Thank you. Our next question comes from the line of Jesse Hulsing with Goldman Sachs. Your questions please. Jesse Hulsing - Goldman Sachs & Co.: Yeah. Thanks. Thanks for taking my question. Frank, you mentioned verticalization on the sales side as part of your plan for next year. I'm wondering what your plans for that are on the product side? You've done a good job of pivoting your platform horizontally to-date. Do you plan to more heavily verticalize your platform with new products or is that something you expect to let your integrator partners run with? Thank you. Frank Slootman - ServiceNow, Inc.: No, we're going to do that and it's just – the verticalization, the first place you're going to see it is really on the marketing side, especially on the product marketing side, because the – and then the sales enablement will follow. In other words, how our sales people message, position and present themselves in the context of the industry that they're selling into.
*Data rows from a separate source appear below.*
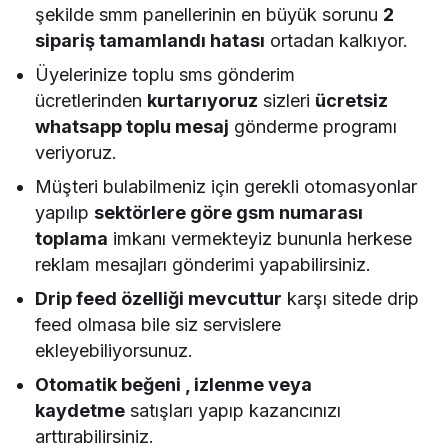
şekilde smm panellerinin en büyük sorunu
2
sipariş tamamlandı hatası
ortadan kalkıyor.
Üyelerinize toplu sms gönderim
ücretlerinden
kurtarıyoruz
sizleri
ücretsiz
whatsapp toplu mesaj
gönderme programı
veriyoruz.
Müşteri bulabilmeniz için gerekli otomasyonlar
yapılıp
sektörlere göre gsm numarası
toplama
imkanı vermekteyiz bununla herkese
reklam mesajları gönderimi yapabilirsiniz.
Drip feed özelliği mevcuttur
karşı sitede drip
feed olmasa bile siz servislere
ekleyebiliyorsunuz.
Otomatik beğeni , izlenme veya
kaydetme
satışları yapıp kazancınızı
arttırabilirsiniz.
We have such critical mass in every major vertical that there is a huge amount of value for us to exploit. And it's just low hanging fruit, it's just in other words, we just got to take our learnings across the big pharmas, across big retail, everything that we've learned and diversified industrials and really, really use that in our selling motion. Now, as it evolves, it is quite possible that we will have products that are industry-specific, that we will not start off that way, but I think the deeper and better we get at this, it is quite possible that we get industry-specific products at some point. Healthcare is another one of those areas, state and local, federal. There is a ton of opportunity. I'm super excited about what we're going to do in this area, yeah. Jesse Hulsing - Goldman Sachs & Co.: Perfect. Thank you, Frank. Frank Slootman - ServiceNow, Inc.: Yeah.
Ladies and gentlemen, this is all the time we have for questions today. So at this time, I'm now going to hand the call back over to Michael Scarpelli, Chief Financial Officer for closing comments or remarks. Sir? Michael P. Scarpelli - ServiceNow, Inc.: Thank you. As a reminder, a replay of this call will be available as a webcast in the investors section of our website. Thank you for joining us today.
Ladies and gentlemen, thank you for your participation in today's conference. This does conclude the program and you may all disconnect. Everybody have a wonderful day.